## Activity
Below are the records; tally the lines in them that include the word "Decision" and reply with the number alone.

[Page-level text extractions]
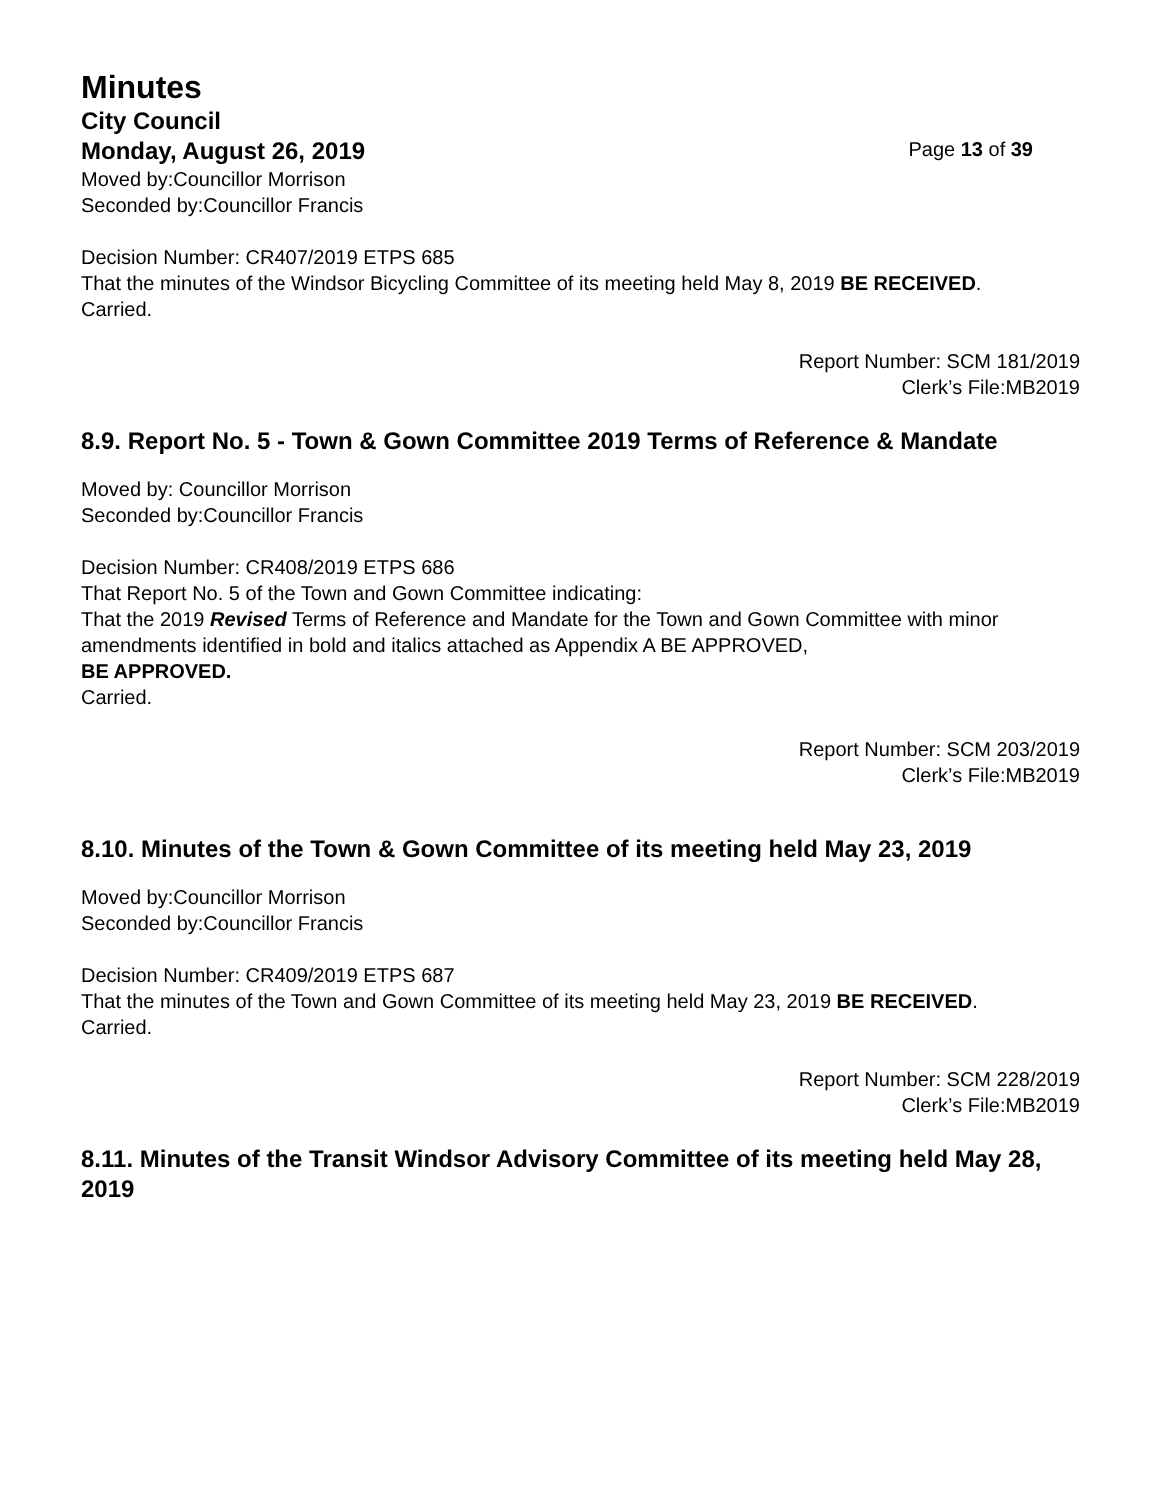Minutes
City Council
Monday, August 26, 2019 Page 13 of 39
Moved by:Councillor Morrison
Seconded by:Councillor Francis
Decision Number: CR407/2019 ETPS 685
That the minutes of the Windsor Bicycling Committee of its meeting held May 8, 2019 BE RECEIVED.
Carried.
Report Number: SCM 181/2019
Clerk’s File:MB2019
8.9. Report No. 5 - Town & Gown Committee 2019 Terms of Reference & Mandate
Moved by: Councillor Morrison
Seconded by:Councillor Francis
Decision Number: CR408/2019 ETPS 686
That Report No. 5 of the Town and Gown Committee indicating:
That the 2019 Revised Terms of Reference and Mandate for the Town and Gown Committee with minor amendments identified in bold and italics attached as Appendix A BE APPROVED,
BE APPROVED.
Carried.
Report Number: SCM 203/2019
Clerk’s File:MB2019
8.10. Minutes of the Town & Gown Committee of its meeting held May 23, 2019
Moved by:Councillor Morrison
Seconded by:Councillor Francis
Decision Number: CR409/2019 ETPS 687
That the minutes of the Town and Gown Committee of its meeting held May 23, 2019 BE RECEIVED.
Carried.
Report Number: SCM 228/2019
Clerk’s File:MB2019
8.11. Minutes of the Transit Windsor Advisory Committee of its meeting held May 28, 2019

## Output for this exercise
3